[ACTIVITY]
Answer these questions from the article on Node worker threads:
1. According to the article, which architecture of Node.js made it a poor option in the past for CPU-intensive computation?
2. What does the event loop often wait on before it continues executing code or returns a response?
3. In the file-hashing example, which processor speed is faster and which is slower?

[EXCERPTED PASSAGE]

****************************************

Skip to main content

Use cases for Node workers (or ways to improve performance of Node servers)


In the past, Node.js was often not an option when building applications that require CPU intensive computation. This is due to its non-blocking, event-driven I/O architecture. With the advent of thread workers in Node.js, it is possible to use it for CPU intensive applications. In this article, we will take a look at certain use cases of worker threads in a Node.js application.
Before continuing with the use cases of thread workers in Node.js, let’s do a quick comparison of I/O-bound vs CPU-bound in Node.

I/O-bound vs CPU-bound in Node.js

I/O bound

A program is said to be bound by a resource if an increase in the resource leads to improved performance of the program. Increase in the speed of the I/O subsystem(such as memory, hard disk speed or network connection) increases the performance of an I/O bound program. This is typical of Node.js applications as the event loop often spends time waiting for the network, filesystem and perhaps database I/O to complete their operations before continuing with code execution or returning a response. Increasing hard disk speed and/or network connection would usually improve the overall performance of the application or program.

CPU bound

A program is CPU bound if its processing time reduces by an increase in CPU. For instance, a program that calculates the hash of a file will processes faster on a 2.2GHz processor and process slower on a 1.2GHz.

****************************************

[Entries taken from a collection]
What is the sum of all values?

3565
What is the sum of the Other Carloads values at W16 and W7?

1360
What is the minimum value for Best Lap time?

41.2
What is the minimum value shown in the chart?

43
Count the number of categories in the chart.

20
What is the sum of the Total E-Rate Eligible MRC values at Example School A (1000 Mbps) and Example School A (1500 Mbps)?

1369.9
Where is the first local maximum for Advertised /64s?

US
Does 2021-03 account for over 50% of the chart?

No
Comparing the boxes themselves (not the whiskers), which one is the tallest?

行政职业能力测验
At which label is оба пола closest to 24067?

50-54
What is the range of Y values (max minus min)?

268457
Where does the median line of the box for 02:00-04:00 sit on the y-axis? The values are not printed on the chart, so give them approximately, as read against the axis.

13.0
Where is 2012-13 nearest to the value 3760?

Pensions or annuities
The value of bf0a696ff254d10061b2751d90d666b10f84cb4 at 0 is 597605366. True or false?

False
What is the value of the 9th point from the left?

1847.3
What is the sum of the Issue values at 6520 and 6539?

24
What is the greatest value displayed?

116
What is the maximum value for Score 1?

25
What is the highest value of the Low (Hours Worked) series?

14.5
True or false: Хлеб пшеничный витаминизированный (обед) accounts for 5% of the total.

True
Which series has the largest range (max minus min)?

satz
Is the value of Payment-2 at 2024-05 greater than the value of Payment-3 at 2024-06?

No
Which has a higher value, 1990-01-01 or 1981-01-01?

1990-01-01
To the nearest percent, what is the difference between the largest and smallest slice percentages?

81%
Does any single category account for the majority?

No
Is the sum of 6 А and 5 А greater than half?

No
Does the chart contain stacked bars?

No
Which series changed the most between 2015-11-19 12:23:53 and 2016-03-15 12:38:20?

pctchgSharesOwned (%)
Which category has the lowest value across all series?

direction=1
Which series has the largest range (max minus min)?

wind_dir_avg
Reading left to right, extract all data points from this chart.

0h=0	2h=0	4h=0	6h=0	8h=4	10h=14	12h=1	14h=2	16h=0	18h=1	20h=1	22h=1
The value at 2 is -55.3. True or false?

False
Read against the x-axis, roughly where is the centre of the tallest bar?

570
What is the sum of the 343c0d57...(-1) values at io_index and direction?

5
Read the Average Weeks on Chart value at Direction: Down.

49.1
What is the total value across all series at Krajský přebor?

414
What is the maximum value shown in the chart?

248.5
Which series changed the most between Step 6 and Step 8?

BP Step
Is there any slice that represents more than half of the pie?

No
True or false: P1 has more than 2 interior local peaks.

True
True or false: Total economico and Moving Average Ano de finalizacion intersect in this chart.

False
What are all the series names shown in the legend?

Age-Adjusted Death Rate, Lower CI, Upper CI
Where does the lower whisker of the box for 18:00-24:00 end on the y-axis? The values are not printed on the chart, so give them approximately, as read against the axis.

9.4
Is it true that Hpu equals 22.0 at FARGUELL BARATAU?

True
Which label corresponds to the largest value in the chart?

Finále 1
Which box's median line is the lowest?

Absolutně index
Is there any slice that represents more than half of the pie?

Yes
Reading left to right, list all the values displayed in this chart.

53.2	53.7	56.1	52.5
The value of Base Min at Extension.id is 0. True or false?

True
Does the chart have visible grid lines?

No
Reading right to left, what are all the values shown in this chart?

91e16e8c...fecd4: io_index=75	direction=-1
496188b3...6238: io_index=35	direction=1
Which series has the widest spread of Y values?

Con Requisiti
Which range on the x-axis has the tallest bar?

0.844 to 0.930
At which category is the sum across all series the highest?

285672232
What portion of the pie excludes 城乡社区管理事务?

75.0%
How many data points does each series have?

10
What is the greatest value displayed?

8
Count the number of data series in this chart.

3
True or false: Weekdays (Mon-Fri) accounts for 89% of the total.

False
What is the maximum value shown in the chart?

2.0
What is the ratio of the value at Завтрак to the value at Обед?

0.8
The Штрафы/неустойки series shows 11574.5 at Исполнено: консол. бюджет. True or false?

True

****************************************

[OUTPUT OF THE EXERCISE]
1. Its non-blocking, event-driven I/O architecture.
2. It waits for the network, filesystem and perhaps database I/O to complete their operations.
3. The program runs faster on a 2.2GHz processor and slower on a 1.2GHz processor.